## Task objective
Decide whether each statement below agrees with the tutorial on Python socket programming and packet analysis. For each, answer yes or no and quote the deciding words from the tutorial.
1. SQL injections are often carried out on the URL line of browsers.
2. TCP is a protocol for one-to-many connections between sockets.
3. A port is a hardware component that identifies a process or service on the network.

## Source
<<<<

Cyber forensics, also called computer forensic science, offers many fascinating branches to pursue. In this tutorial, we will focus on the particular branch of cybersecurity analysis with code examples using Python as our language of choice.
In the course of our Python socket programming tutorial we will build an actual packet analyzer, sometimes called a network packet sniffer. We will talk specifically about SQL injection techniques and how to detect and thwart them. This leads us to the discussion of malicious packet detection. Here are your key takeaways:
In straightforward terms, a malicious packet of data contains a hack attempt, such as an SQL injection. Such attacks can severely damage an app and this is why we need intrusion detection. The purpose of malicious packet detection is to prevent an SQL injection from executing and hijacking your web app and to protect the targeted application and its sensitive data.
SQL injections are often done right on the URL line of browsers! The best way to catch this type of attack is by continually scanning incoming requests on ports used by your app.
If you are familiar with how Python is used to build web scrapers then you will see immediately. Python can watch and interact on client-server channels, send HTTP requests to modify normal $GET and $POST parameters. It’s easy to imagine how Python can be used both for hacking and to thwart hackers!
Our first Python socket programming example will provide an introduction to socket programming. To begin, we need a clear understanding of port scanning, and how to do it with Python. Methods for this purpose are easy to understand on inspection of code samples.
After we develop an understanding of how to capture packets and parse them… We need to know exactly what we are searching for in the packets coming through as server requests. This will lead us naturally to the many brilliant functions available in the Python socket library.
In simplest terms, a port is an endpoint in network communication. A port is a logical software construct that identifies a process or service on the network. A Socket, for our purposes, is a socket in an Internet Protocol-based network. We often refer to this as an Internet socket. “TCP” or Transmission Control Protocol used on the Internet is a protocol for one-to-one connections between sockets.

>>>>

## Recorded data
<<<<

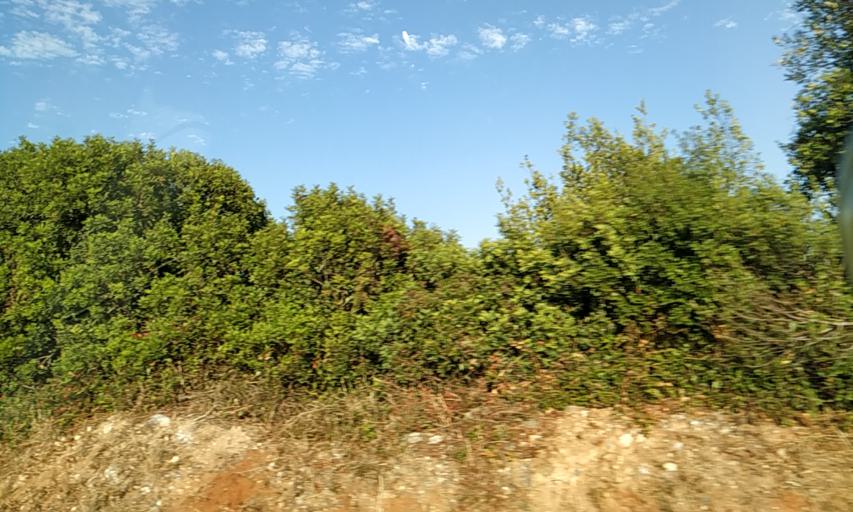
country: PT
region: Santarem
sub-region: Alcanena
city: Alcanena
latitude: 39.4026
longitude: -8.6413
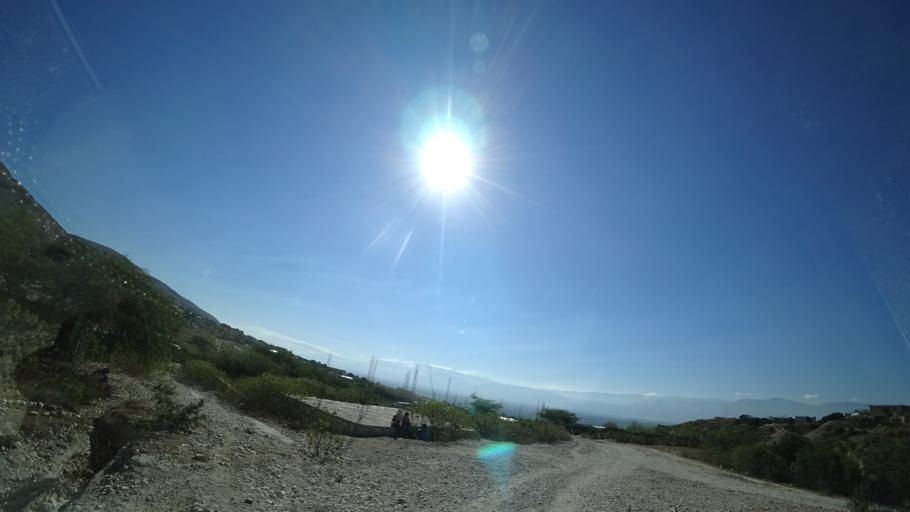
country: HT
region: Ouest
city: Croix des Bouquets
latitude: 18.6771
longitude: -72.2431
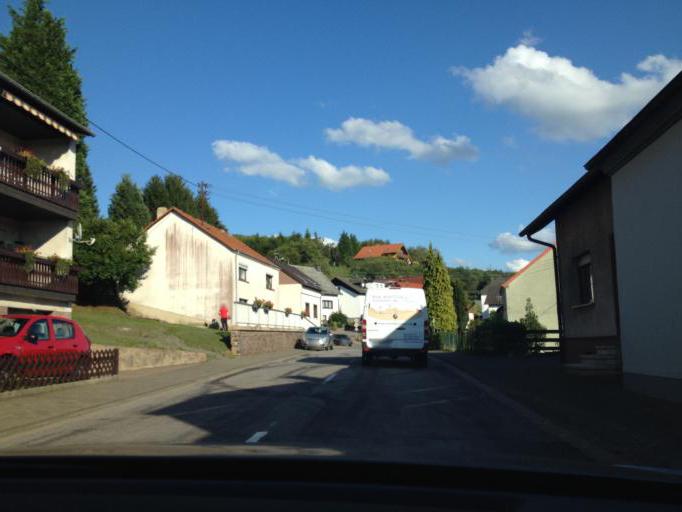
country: DE
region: Saarland
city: Wadern
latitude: 49.4845
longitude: 6.9445
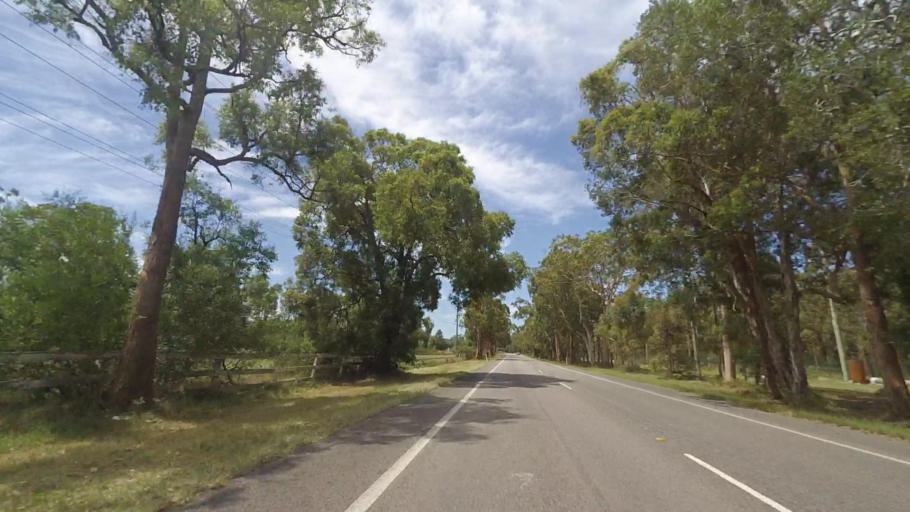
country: AU
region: New South Wales
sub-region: Port Stephens Shire
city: Medowie
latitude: -32.7688
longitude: 151.8621
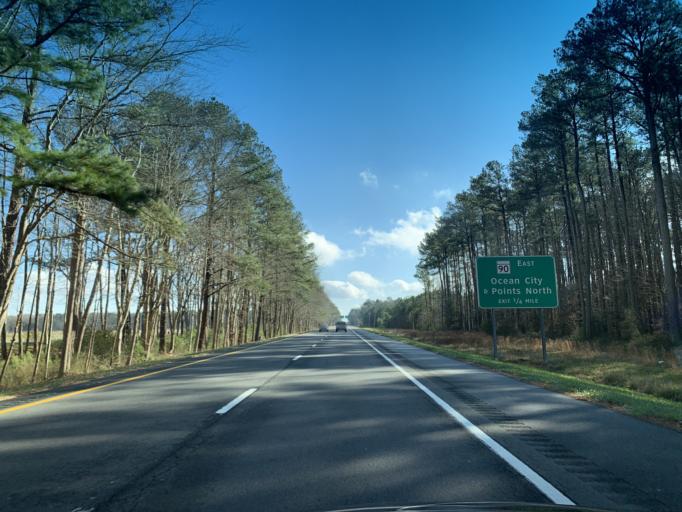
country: US
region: Maryland
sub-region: Worcester County
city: Berlin
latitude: 38.3749
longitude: -75.2823
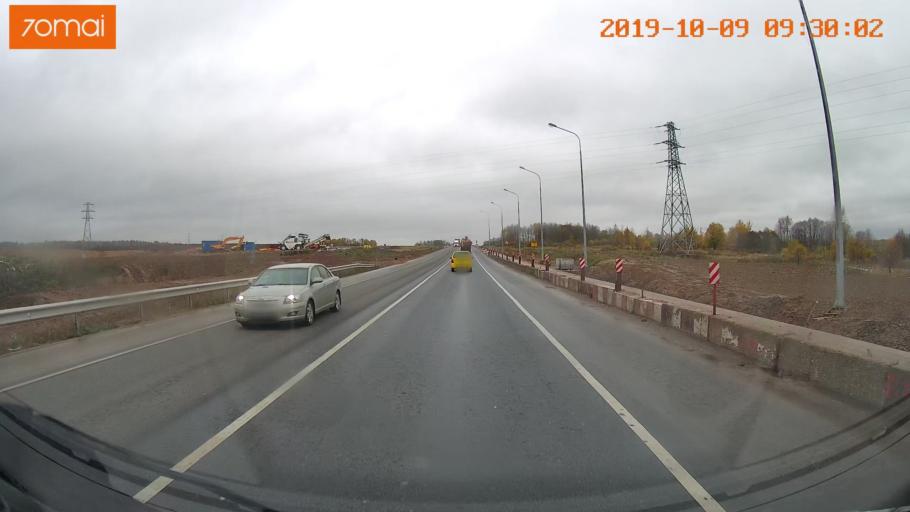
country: RU
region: Vologda
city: Vologda
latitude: 59.1366
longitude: 39.9527
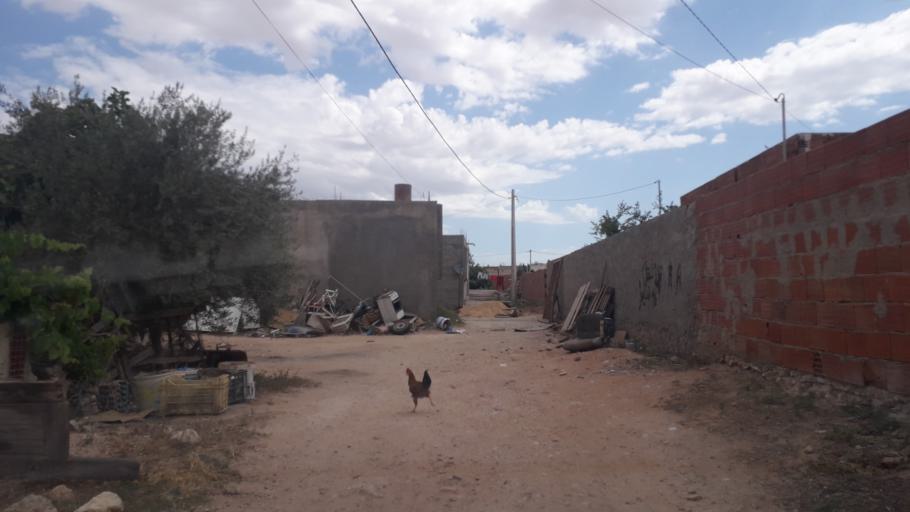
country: TN
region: Safaqis
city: Al Qarmadah
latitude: 34.8399
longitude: 10.7759
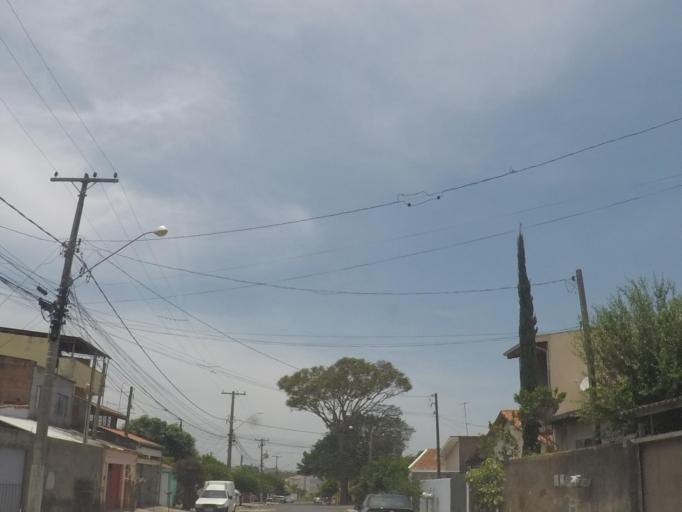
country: BR
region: Sao Paulo
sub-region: Hortolandia
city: Hortolandia
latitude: -22.8467
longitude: -47.1899
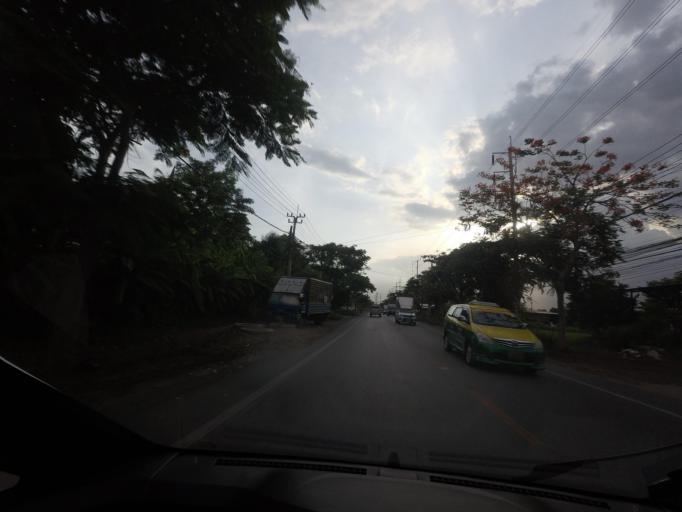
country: TH
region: Bangkok
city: Nong Chok
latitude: 13.8547
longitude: 100.8104
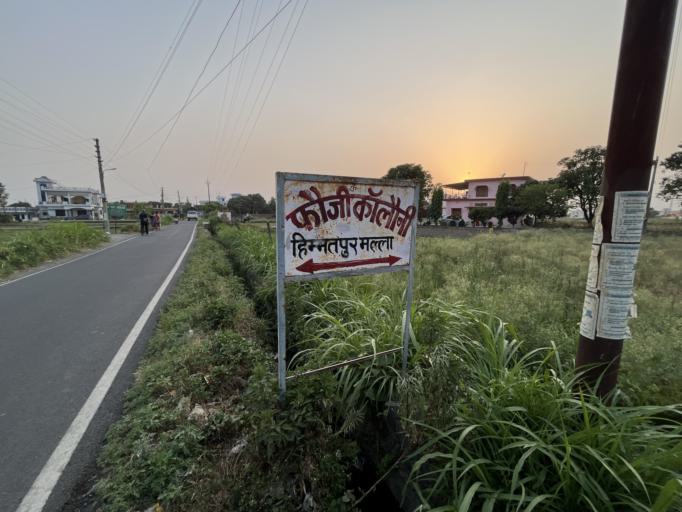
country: IN
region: Uttarakhand
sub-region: Naini Tal
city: Haldwani
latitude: 29.2204
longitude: 79.4879
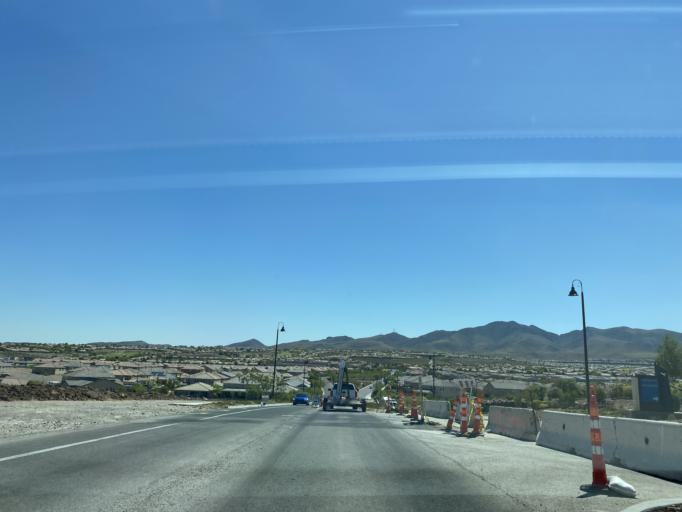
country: US
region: Nevada
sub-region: Clark County
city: Whitney
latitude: 35.9403
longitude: -115.1296
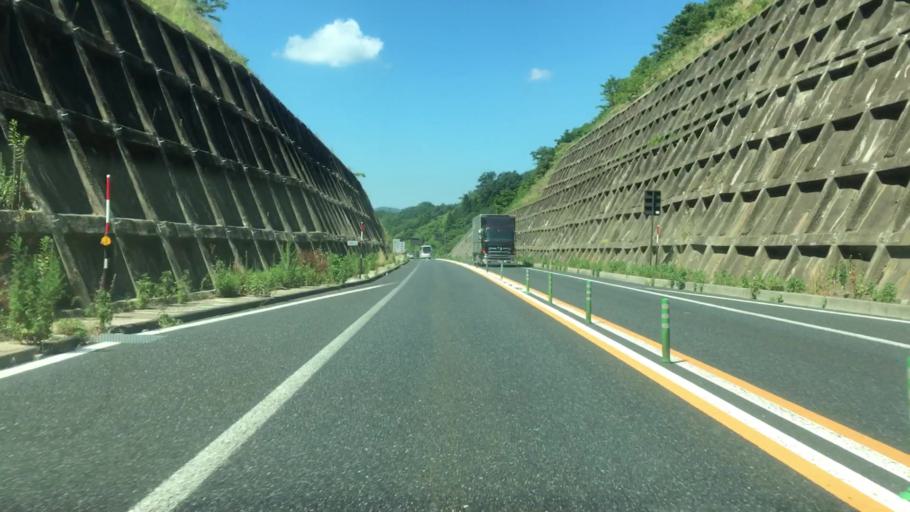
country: JP
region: Tottori
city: Tottori
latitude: 35.3600
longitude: 134.1997
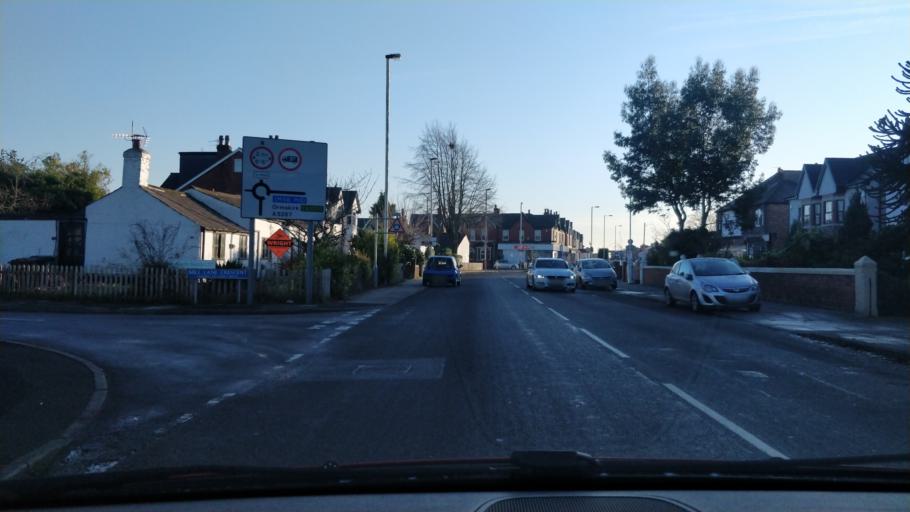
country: GB
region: England
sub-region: Sefton
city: Southport
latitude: 53.6552
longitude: -2.9654
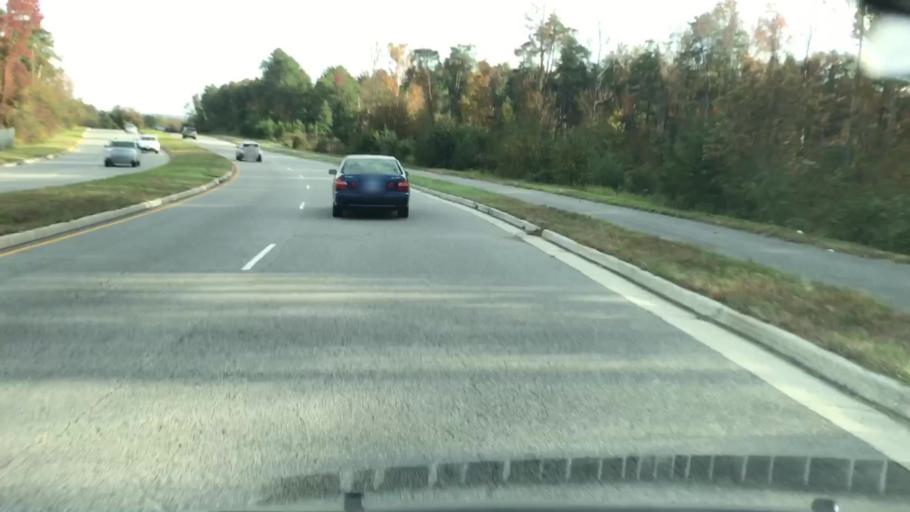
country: US
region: Virginia
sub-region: Fairfax County
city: Woodlawn
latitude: 38.7285
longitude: -77.1416
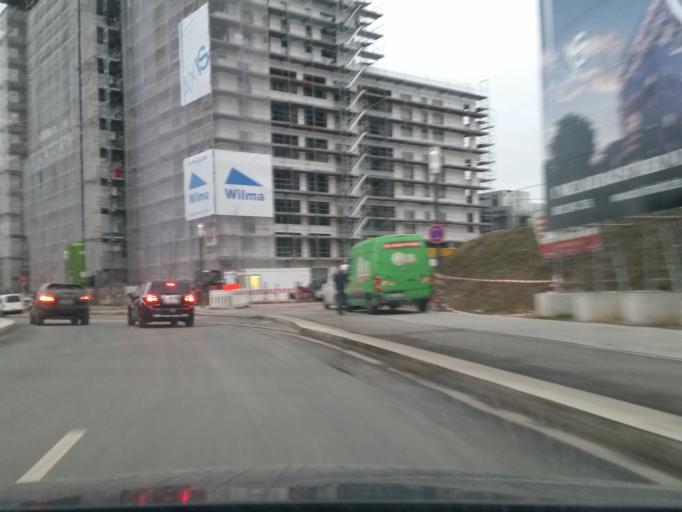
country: DE
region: Hesse
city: Niederrad
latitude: 50.1076
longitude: 8.6226
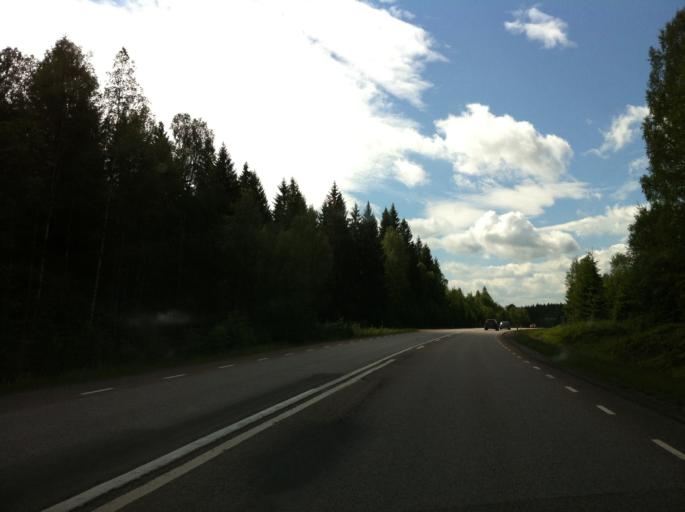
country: SE
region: Vaermland
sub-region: Grums Kommun
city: Slottsbron
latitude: 59.2448
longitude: 13.0045
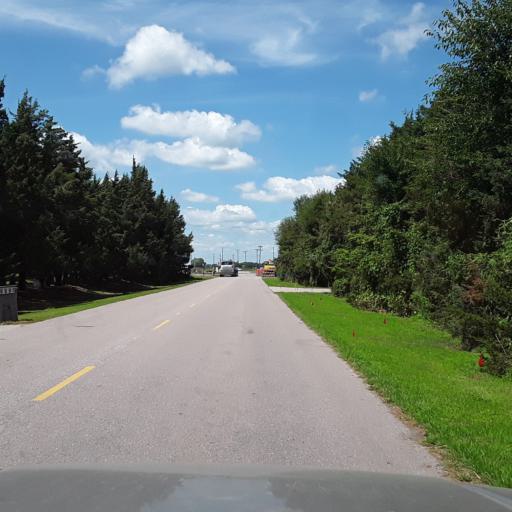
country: US
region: Nebraska
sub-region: Merrick County
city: Central City
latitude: 41.1048
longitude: -98.0167
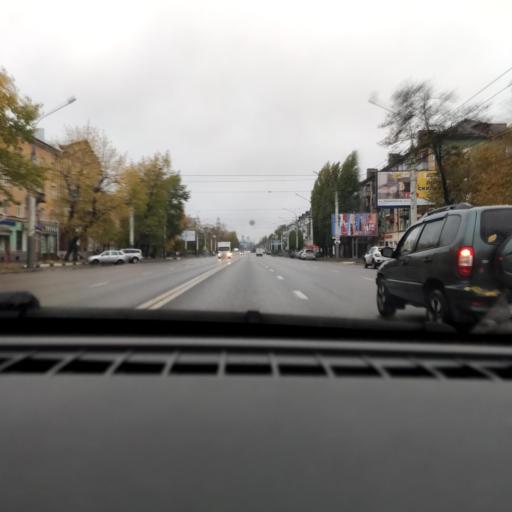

>>>>

## Answer below
1. Yes: "SQL injections are often done right on the URL line of browsers!"
2. No: "a protocol for one-to-one connections between sockets"
3. No: "A port is a logical software construct that identifies a process or service on the network."